## What you have to do
Without altering anything, repeat each of the records.
++++++++++
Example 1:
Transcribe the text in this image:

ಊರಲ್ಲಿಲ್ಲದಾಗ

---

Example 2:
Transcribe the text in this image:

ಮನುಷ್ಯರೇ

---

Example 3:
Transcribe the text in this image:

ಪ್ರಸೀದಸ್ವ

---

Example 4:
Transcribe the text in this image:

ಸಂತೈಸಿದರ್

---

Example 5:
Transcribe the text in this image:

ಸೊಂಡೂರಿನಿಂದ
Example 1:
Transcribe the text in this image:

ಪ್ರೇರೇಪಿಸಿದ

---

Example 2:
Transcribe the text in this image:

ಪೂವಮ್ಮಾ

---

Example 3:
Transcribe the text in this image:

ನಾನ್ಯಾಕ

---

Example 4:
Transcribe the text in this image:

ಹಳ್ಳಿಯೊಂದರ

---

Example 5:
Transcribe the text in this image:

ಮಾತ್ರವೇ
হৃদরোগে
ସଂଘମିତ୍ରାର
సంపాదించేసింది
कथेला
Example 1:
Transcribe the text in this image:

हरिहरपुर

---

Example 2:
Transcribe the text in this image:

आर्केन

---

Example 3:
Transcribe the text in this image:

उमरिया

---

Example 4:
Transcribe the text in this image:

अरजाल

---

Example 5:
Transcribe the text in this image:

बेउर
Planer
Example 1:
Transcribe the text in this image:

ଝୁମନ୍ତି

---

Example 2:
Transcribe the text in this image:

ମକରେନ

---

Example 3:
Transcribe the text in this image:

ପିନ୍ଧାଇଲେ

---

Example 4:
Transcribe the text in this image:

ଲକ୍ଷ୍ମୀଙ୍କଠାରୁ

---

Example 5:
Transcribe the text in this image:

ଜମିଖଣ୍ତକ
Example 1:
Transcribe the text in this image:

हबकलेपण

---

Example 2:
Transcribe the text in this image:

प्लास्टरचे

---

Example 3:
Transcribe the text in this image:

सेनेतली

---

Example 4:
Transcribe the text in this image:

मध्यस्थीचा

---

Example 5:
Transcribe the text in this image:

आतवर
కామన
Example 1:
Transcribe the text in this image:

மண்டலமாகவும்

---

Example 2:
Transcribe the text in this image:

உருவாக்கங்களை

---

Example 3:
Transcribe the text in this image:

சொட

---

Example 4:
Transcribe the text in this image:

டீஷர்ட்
++++++++++
## Problem solution
Example 1:
Transcribe the text in this image:

ಊರಲ್ಲಿಲ್ಲದಾಗ

---

Example 2:
Transcribe the text in this image:

ಮನುಷ್ಯರೇ

---

Example 3:
Transcribe the text in this image:

ಪ್ರಸೀದಸ್ವ

---

Example 4:
Transcribe the text in this image:

ಸಂತೈಸಿದರ್

---

Example 5:
Transcribe the text in this image:

ಸೊಂಡೂರಿನಿಂದ
Example 1:
Transcribe the text in this image:

ಪ್ರೇರೇಪಿಸಿದ

---

Example 2:
Transcribe the text in this image:

ಪೂವಮ್ಮಾ

---

Example 3:
Transcribe the text in this image:

ನಾನ್ಯಾಕ

---

Example 4:
Transcribe the text in this image:

ಹಳ್ಳಿಯೊಂದರ

---

Example 5:
Transcribe the text in this image:

ಮಾತ್ರವೇ
হৃদরোগে
ସଂଘମିତ୍ରାର
సంపాదించేసింది
कथेला
Example 1:
Transcribe the text in this image:

हरिहरपुर

---

Example 2:
Transcribe the text in this image:

आर्केन

---

Example 3:
Transcribe the text in this image:

उमरिया

---

Example 4:
Transcribe the text in this image:

अरजाल

---

Example 5:
Transcribe the text in this image:

बेउर
Planer
Example 1:
Transcribe the text in this image:

ଝୁମନ୍ତି

---

Example 2:
Transcribe the text in this image:

ମକରେନ

---

Example 3:
Transcribe the text in this image:

ପିନ୍ଧାଇଲେ

---

Example 4:
Transcribe the text in this image:

ଲକ୍ଷ୍ମୀଙ୍କଠାରୁ

---

Example 5:
Transcribe the text in this image:

ଜମିଖଣ୍ତକ
Example 1:
Transcribe the text in this image:

हबकलेपण

---

Example 2:
Transcribe the text in this image:

प्लास्टरचे

---

Example 3:
Transcribe the text in this image:

सेनेतली

---

Example 4:
Transcribe the text in this image:

मध्यस्थीचा

---

Example 5:
Transcribe the text in this image:

आतवर
కామన
Example 1:
Transcribe the text in this image:

மண்டலமாகவும்

---

Example 2:
Transcribe the text in this image:

உருவாக்கங்களை

---

Example 3:
Transcribe the text in this image:

சொட

---

Example 4:
Transcribe the text in this image:

டீஷர்ட்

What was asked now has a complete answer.